Dharma, karma, samsara and nirvana may have been absorbed into the English language, but if you become a Buddhist you’ll learn their real meaning. To fully grasp them you also need to understand dukkha, anatta, tanya and several thousand other terms. It’s difficult for a beginner, but to the extent that you get it, whether in an Asian or a European language, the more comfortable you’ll feel.

The question is whether that comfort is actually a good thing. After all, to grasp dharma is to grasp the matter of life itself, not just esoteric theory. Sadly, the study of Buddhism can seriously distract you from dharma. Worse still, it can leave you with a false sense of accomplishment.

This paradox leads some Buddhists to be reject all scholarship, and decide that the only thing that counts is sitting in strenuous meditation. They’re stuck in the opposite extreme. As my old teacher Gen Rabten used to say, if you don’t study, what are you going to meditate on?

Scholars sometimes forget that dharma is just the practice of being.

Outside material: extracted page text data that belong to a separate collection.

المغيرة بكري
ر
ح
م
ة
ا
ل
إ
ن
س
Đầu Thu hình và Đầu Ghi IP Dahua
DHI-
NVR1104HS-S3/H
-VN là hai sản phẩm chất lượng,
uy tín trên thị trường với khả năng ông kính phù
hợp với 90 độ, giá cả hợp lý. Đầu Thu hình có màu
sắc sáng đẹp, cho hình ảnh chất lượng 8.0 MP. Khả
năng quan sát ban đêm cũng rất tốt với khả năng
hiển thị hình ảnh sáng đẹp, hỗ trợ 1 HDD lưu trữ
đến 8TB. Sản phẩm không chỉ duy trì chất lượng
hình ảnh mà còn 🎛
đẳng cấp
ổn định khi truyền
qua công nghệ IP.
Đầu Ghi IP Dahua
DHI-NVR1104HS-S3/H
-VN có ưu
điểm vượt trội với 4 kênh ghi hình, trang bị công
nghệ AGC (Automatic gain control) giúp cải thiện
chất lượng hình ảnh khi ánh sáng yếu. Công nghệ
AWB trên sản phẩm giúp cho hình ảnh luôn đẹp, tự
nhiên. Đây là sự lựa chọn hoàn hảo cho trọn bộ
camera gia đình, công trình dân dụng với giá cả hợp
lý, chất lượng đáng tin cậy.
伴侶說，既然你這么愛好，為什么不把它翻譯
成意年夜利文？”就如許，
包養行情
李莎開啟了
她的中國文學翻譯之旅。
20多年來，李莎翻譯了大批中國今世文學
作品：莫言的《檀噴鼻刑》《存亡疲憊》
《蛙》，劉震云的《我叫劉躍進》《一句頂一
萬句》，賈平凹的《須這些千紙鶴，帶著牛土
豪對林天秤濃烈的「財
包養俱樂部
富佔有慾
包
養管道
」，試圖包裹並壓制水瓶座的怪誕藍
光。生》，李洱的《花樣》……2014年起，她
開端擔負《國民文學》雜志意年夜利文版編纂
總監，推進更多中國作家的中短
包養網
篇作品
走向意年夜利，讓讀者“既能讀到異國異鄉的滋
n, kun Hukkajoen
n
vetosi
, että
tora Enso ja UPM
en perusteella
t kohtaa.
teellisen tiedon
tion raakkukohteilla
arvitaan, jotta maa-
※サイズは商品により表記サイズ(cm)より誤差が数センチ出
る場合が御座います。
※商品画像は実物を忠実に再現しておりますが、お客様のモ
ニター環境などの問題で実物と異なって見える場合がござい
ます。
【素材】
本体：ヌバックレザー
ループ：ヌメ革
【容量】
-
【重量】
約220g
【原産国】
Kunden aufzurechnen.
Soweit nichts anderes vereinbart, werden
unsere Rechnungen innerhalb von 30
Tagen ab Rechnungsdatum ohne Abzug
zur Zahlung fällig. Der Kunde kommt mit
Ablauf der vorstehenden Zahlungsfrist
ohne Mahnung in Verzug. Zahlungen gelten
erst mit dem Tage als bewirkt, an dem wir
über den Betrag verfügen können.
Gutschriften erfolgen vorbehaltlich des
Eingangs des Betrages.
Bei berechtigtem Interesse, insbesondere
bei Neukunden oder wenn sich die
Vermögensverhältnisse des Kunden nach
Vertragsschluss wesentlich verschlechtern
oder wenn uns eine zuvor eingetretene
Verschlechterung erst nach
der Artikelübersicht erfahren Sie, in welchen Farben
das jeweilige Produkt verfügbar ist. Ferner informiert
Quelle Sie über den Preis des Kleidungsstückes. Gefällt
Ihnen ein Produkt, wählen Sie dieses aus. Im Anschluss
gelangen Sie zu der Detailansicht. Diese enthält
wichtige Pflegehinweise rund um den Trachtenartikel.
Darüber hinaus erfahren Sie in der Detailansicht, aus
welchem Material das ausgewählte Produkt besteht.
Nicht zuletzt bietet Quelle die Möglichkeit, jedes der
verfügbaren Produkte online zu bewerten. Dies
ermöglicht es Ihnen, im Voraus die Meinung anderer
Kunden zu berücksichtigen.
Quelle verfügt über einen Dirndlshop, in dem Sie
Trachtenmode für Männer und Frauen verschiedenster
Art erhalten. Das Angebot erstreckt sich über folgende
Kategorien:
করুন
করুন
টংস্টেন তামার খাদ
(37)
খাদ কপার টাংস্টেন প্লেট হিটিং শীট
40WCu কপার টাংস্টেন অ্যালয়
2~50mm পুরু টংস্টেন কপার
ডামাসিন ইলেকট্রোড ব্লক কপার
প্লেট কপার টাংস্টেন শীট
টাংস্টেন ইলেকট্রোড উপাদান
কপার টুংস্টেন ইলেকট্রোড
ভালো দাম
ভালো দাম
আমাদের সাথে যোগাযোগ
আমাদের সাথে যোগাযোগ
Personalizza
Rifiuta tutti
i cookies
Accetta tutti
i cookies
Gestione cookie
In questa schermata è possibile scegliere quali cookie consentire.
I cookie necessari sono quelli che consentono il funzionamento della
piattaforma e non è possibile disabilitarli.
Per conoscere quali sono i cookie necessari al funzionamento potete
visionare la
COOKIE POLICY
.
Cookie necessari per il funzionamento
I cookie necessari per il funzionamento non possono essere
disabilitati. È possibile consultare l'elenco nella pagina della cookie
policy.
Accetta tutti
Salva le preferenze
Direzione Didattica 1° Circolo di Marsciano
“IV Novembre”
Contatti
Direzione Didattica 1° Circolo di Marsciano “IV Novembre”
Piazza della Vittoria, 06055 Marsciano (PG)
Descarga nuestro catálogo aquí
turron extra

But he was a Gelugpa, from the Tibetan sect that makes a whole lifestyle of out of scholarship. Like medieval Christian monks, dusty old rabbis and bookish mullahs, Buddhist scholars too sometimes become obsessed with the minutiae of the scriptures and the grandness of their metaphysics. Not infrequently, they forget that dharma is just the practice of being. It’s frighteningly simple.

Simplicity scares those who revel in their intellect and desperately need to understand. ‘Living simply’ basically means seeing and thinking clearly. It’s not easy. What is easy is letting opinions and defensiveness clutter the mind and obscure its natural clarity.

Scholarship easily becomes a matter of self-satisfaction. That’s okay if you can let go, but those things in which we invest the most time and effort are precisely the ones we cling to most determinedly. The point of dharma is to cultivate a new way of being that’s light on opinion and is distinctly undefensive.

Buddhist scholars can be intellectual engineers, so comfortable in the mastery of their subject that they derive their entire emotional satisfaction from its exercise. That’s not so great. Engineers often flee the emotional uncertainty of intimacy by securing themselves with the nuts and bolts of their trade. Buddhists who’ve mastered the scriptures, or even the lonely technology of meditative states (jhānas), may well be on the run from people. Then, those skills count for very little.

When you feel that others don’t get the dharma and you do, take a moment to look at how you are, not just at the ideas and logic that keep you safely at arm’s length. Perhaps your words put you at odds with each other even when your understanding doesn’t. If you read or hear someone misusing the words dharma or nirvana, bear in mind that that’s not really understanding — it’s just an opinion — and ask yourself what’s important.

Isn’t it all about the startling mystery of being alive and conscious, here and now, for absolutely no particular reason? And isn’t it even sweeter when you can share that insight in the silence that falls where words fail?

 

Author: Stephen Schettini

Host of The Naked Monk

1 thought on “The Seductions of Scholarship”

  1. One of my biggest problems. Once I thought I could have been a new little Spinoza, and still have the required boldness and mental accuracy, although not the necessary disposition towards debating. Now I always struggle to *get* simple things, while I’m simply too frightened and disinterested to put my hands into them.